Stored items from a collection
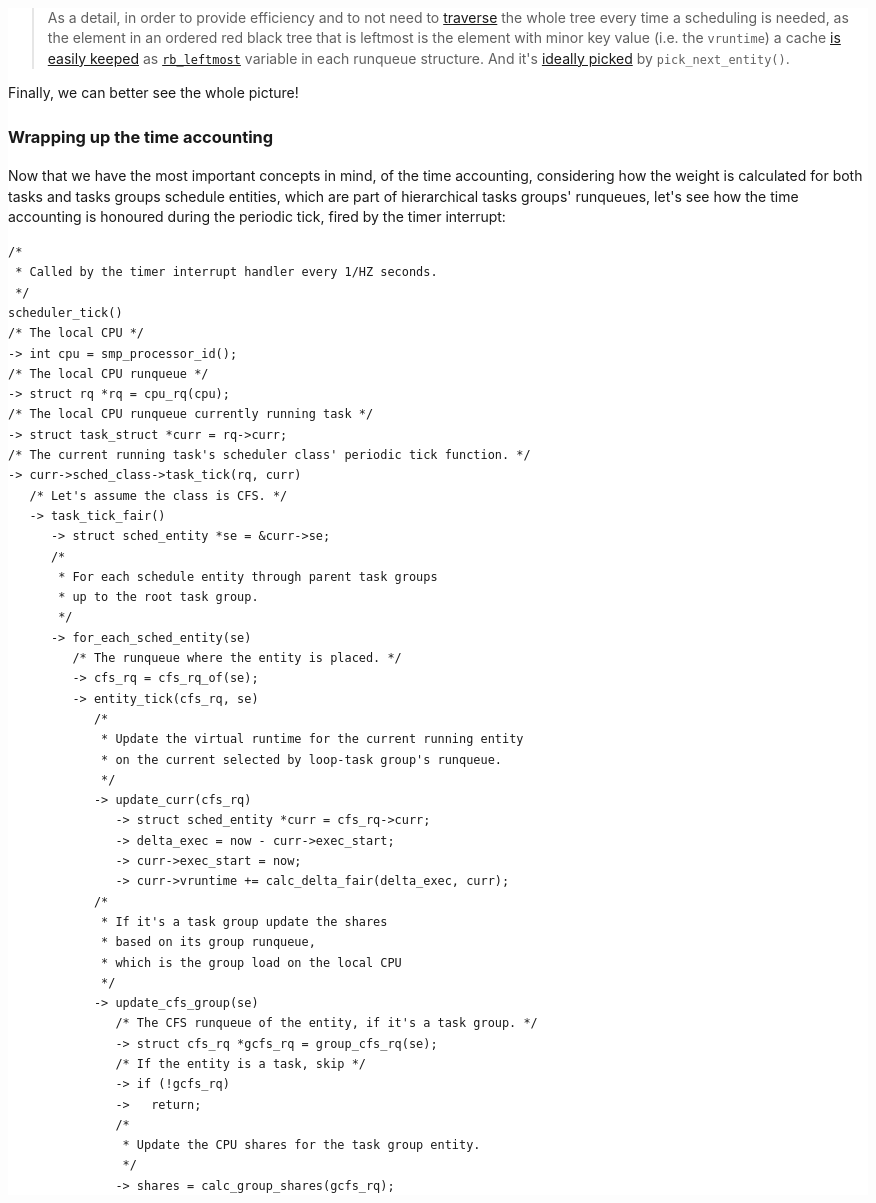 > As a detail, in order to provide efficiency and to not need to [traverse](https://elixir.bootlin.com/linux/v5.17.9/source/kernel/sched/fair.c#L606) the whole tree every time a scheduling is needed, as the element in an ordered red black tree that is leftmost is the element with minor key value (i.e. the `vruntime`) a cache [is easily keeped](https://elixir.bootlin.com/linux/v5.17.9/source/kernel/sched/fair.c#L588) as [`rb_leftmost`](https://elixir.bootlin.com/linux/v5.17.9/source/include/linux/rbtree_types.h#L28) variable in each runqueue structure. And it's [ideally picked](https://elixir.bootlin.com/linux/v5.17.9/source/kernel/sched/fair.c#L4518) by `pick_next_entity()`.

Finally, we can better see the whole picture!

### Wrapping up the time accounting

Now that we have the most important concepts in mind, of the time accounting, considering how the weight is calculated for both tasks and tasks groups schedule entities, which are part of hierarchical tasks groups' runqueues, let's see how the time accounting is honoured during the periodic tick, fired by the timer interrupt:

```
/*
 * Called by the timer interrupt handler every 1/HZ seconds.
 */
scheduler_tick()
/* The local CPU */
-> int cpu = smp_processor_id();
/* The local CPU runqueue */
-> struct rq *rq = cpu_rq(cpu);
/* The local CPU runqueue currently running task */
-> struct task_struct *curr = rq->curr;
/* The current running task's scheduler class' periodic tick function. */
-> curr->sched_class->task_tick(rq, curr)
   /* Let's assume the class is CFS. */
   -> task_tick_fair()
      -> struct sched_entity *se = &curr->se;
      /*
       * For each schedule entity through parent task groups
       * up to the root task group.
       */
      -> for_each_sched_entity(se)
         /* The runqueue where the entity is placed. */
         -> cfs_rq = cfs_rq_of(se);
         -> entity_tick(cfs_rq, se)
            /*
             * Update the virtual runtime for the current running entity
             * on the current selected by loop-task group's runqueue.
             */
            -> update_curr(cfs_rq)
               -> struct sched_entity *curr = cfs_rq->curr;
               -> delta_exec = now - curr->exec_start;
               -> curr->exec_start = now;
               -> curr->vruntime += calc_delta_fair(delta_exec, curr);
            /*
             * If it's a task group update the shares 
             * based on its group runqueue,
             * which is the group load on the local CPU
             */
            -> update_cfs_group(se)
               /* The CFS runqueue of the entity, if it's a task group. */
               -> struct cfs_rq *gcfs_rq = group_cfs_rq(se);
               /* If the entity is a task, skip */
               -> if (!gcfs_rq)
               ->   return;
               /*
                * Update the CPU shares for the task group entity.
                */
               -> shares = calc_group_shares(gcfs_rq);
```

==

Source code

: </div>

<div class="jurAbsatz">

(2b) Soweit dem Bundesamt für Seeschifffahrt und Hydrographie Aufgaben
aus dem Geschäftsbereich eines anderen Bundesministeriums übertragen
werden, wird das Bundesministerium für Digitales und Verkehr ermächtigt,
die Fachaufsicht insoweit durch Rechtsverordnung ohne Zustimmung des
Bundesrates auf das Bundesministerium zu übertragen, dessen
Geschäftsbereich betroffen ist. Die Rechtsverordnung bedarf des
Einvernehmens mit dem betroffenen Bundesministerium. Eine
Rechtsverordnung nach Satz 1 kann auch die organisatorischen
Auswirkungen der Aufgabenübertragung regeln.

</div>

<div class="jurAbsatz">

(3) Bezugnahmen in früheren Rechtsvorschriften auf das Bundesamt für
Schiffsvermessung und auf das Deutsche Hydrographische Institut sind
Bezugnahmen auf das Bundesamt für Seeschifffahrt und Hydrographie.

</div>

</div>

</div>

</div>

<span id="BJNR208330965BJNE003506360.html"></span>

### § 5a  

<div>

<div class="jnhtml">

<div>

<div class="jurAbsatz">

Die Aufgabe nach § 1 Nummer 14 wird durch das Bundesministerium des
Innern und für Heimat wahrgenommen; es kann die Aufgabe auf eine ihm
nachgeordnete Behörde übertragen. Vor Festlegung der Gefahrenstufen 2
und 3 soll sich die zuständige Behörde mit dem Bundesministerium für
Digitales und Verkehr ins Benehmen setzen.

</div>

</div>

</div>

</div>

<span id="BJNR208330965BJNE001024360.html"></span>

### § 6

## Problem details
Looking at the entries above, count the lines that contain "timer" and answer with only the number.

## Response to the exercise
2